* Goal of the exercise
Copy every line below where the string "data" is found.
── Given records ──
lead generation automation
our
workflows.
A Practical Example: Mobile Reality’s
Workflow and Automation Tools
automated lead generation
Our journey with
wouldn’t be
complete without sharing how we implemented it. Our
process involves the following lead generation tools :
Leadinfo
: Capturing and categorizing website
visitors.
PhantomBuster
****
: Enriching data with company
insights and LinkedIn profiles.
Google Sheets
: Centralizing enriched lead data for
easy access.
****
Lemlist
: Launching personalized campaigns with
───
* Final answer
: Enriching data with company
: Centralizing enriched lead data for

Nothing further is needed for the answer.